The risks of sinking cash — even just $7 million or so of Firebird’s $700 million in assets — into a neo-Stalinist state with labour camps and virtually no private property are obvious. The geopolitical volatility was on full display last week, as North Korea claimed that it had tested a hydrogen bomb. And Mr. Passin is treading on murky investment territory, given the U.S.’s sanctions against the country.

His investors have experienced the wild rides that come with such frontier markets. Two of his funds are being liquidated after deep losses, including on banking in Iraq, gold in Armenia and oil and gas in Kenya. But Mr. Passin isn’t deterred. “I see opportunities when other people are afraid,” he said.

Mr. Passin, 44, studied philosophy at St. John’s College in Maryland. He was inspired to enter finance, he said, in part by the story of Thales, a philosopher in ancient Greece who got rich by monopolising olive presses before a bumper harvest he had foreseen in the stars. After graduating, Mr. Passin began his career as an editor at Taipan, a financial newsletter in Baltimore, recommending obscure foreign stocks.

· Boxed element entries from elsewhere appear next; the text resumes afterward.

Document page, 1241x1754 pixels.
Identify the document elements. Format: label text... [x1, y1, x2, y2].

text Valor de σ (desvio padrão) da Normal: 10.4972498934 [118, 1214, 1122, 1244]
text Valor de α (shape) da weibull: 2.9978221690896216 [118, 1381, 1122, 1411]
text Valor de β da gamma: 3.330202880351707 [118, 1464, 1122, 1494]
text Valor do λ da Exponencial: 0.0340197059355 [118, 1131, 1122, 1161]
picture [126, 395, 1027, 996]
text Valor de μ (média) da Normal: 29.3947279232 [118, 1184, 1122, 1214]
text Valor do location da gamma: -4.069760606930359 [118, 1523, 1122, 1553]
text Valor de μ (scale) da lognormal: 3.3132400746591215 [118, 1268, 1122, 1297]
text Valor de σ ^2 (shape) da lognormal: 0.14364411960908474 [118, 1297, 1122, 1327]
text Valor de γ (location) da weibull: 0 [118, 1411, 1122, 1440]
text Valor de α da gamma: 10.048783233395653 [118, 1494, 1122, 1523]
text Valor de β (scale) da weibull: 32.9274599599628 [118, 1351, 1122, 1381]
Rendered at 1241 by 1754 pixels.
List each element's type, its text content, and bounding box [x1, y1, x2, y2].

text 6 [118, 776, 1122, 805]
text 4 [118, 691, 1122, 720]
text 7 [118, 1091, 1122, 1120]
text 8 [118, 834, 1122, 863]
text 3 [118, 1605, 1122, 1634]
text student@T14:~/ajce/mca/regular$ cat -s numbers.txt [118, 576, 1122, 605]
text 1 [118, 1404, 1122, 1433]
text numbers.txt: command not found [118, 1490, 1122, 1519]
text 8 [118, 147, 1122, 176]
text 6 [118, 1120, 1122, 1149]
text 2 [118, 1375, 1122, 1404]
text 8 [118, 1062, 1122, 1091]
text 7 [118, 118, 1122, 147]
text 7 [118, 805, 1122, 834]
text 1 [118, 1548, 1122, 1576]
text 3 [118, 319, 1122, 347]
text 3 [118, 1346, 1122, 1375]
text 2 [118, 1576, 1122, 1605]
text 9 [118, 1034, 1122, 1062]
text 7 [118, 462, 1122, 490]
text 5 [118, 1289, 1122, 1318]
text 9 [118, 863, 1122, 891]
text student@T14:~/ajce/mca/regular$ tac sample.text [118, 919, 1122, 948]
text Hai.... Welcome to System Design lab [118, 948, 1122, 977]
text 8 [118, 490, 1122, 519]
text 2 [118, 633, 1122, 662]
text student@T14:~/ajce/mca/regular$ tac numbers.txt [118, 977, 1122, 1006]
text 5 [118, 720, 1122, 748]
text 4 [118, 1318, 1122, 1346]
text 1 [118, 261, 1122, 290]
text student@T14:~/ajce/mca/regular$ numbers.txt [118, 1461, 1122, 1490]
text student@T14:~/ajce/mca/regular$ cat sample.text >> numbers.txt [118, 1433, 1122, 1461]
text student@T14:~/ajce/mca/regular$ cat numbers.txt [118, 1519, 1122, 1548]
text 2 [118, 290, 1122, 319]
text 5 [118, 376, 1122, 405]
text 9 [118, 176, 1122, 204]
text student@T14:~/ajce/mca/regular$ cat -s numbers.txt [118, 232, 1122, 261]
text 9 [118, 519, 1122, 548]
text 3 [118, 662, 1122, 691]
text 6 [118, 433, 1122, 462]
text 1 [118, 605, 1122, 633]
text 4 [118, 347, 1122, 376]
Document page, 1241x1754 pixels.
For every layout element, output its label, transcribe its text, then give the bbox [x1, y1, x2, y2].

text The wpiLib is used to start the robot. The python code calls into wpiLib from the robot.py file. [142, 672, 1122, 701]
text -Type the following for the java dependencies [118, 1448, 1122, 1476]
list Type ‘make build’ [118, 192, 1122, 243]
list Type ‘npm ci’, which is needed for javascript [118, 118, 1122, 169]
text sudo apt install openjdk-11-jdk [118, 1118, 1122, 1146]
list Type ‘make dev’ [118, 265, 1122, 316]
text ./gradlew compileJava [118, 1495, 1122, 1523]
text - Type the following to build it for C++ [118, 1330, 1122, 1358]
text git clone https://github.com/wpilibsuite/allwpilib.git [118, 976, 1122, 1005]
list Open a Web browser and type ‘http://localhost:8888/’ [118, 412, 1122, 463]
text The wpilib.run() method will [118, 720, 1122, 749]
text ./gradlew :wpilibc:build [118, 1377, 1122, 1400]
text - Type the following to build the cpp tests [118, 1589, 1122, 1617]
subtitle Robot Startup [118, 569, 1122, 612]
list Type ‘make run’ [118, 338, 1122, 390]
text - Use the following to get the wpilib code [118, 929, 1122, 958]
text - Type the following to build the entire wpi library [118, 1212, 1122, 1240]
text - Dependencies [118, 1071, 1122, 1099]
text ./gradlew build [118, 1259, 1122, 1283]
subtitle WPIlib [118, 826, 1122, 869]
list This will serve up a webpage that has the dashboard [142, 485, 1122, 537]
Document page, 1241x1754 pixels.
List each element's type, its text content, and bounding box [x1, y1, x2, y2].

Peter Schiff, the chief of Euro Pacific Capital in Connecticut, met Mr. Passin in his newsletter days and later invested, on his advice, in Hurricane Hydrocarbons, an oil company in Kazakhstan, buying shares for as little as 25 cents apiece. Eventually, the company was sold at $55 a share, Mr. Schiff recalled. “I’ve bought some stocks from him that have gone to zero,” Mr. Schiff said. “But this was such a big winner.” Mr. Passin dismisses concerns that any oil exploitation would fortify Kim and others in the country’s ruling elite. He said business with North Korea would both benefit ordinary people and encourage the totalitarian state apparatus to become “more open and less harsh.”